**DIRECTIVE**: Please return the data below word for word, from its first line through the line that contains "الوقت الملائم للجري،".

**DATA SECTION**:
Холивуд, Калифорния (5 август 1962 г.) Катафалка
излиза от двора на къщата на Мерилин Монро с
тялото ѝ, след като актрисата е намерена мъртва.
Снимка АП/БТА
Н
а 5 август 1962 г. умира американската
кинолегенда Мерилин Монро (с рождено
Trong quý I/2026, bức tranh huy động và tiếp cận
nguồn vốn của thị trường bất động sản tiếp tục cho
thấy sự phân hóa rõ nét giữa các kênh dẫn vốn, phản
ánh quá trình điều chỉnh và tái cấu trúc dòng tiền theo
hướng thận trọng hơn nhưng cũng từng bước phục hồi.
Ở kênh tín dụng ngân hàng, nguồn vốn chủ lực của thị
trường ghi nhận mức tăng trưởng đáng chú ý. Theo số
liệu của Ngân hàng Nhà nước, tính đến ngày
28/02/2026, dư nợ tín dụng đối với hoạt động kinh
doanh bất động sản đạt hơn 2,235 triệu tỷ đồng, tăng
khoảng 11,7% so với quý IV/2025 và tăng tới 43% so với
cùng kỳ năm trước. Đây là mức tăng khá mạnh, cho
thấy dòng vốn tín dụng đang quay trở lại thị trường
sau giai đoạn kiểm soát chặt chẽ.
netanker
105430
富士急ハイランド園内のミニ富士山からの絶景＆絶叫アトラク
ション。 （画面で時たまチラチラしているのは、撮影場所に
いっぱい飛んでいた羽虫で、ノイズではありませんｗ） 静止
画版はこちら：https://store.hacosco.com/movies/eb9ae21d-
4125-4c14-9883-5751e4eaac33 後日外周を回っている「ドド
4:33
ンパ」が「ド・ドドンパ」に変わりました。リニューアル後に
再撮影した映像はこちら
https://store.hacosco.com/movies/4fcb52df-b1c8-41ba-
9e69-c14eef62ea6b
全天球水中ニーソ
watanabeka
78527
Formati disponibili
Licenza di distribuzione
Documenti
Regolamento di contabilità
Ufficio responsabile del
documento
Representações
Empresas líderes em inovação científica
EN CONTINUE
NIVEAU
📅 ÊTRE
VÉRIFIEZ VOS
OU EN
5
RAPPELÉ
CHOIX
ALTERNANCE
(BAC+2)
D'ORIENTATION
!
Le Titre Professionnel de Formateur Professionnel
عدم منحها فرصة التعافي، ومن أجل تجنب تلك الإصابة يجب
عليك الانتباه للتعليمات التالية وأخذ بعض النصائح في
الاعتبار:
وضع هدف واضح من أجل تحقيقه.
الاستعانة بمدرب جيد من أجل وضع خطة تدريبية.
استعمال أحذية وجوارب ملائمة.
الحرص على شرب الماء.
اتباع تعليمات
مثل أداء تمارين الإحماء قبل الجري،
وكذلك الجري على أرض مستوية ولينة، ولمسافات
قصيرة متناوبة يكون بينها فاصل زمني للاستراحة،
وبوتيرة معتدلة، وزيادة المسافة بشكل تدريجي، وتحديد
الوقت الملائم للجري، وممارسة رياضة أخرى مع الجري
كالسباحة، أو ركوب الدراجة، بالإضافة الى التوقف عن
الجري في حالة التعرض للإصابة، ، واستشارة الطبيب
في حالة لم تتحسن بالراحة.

**ANSWER FOR THIS EXERCISE**:
Холивуд, Калифорния (5 август 1962 г.) Катафалка
излиза от двора на къщата на Мерилин Монро с
тялото ѝ, след като актрисата е намерена мъртва.
Снимка АП/БТА
Н
а 5 август 1962 г. умира американската
кинолегенда Мерилин Монро (с рождено
Trong quý I/2026, bức tranh huy động và tiếp cận
nguồn vốn của thị trường bất động sản tiếp tục cho
thấy sự phân hóa rõ nét giữa các kênh dẫn vốn, phản
ánh quá trình điều chỉnh và tái cấu trúc dòng tiền theo
hướng thận trọng hơn nhưng cũng từng bước phục hồi.
Ở kênh tín dụng ngân hàng, nguồn vốn chủ lực của thị
trường ghi nhận mức tăng trưởng đáng chú ý. Theo số
liệu của Ngân hàng Nhà nước, tính đến ngày
28/02/2026, dư nợ tín dụng đối với hoạt động kinh
doanh bất động sản đạt hơn 2,235 triệu tỷ đồng, tăng
khoảng 11,7% so với quý IV/2025 và tăng tới 43% so với
cùng kỳ năm trước. Đây là mức tăng khá mạnh, cho
thấy dòng vốn tín dụng đang quay trở lại thị trường
sau giai đoạn kiểm soát chặt chẽ.
netanker
105430
富士急ハイランド園内のミニ富士山からの絶景＆絶叫アトラク
ション。 （画面で時たまチラチラしているのは、撮影場所に
いっぱい飛んでいた羽虫で、ノイズではありませんｗ） 静止
画版はこちら：https://store.hacosco.com/movies/eb9ae21d-
4125-4c14-9883-5751e4eaac33 後日外周を回っている「ドド
4:33
ンパ」が「ド・ドドンパ」に変わりました。リニューアル後に
再撮影した映像はこちら
https://store.hacosco.com/movies/4fcb52df-b1c8-41ba-
9e69-c14eef62ea6b
全天球水中ニーソ
watanabeka
78527
Formati disponibili
Licenza di distribuzione
Documenti
Regolamento di contabilità
Ufficio responsabile del
documento
Representações
Empresas líderes em inovação científica
EN CONTINUE
NIVEAU
📅 ÊTRE
VÉRIFIEZ VOS
OU EN
5
RAPPELÉ
CHOIX
ALTERNANCE
(BAC+2)
D'ORIENTATION
!
Le Titre Professionnel de Formateur Professionnel
عدم منحها فرصة التعافي، ومن أجل تجنب تلك الإصابة يجب
عليك الانتباه للتعليمات التالية وأخذ بعض النصائح في
الاعتبار:
وضع هدف واضح من أجل تحقيقه.
الاستعانة بمدرب جيد من أجل وضع خطة تدريبية.
استعمال أحذية وجوارب ملائمة.
الحرص على شرب الماء.
اتباع تعليمات
مثل أداء تمارين الإحماء قبل الجري،
وكذلك الجري على أرض مستوية ولينة، ولمسافات
قصيرة متناوبة يكون بينها فاصل زمني للاستراحة،
وبوتيرة معتدلة، وزيادة المسافة بشكل تدريجي، وتحديد
الوقت الملائم للجري، وممارسة رياضة أخرى مع الجري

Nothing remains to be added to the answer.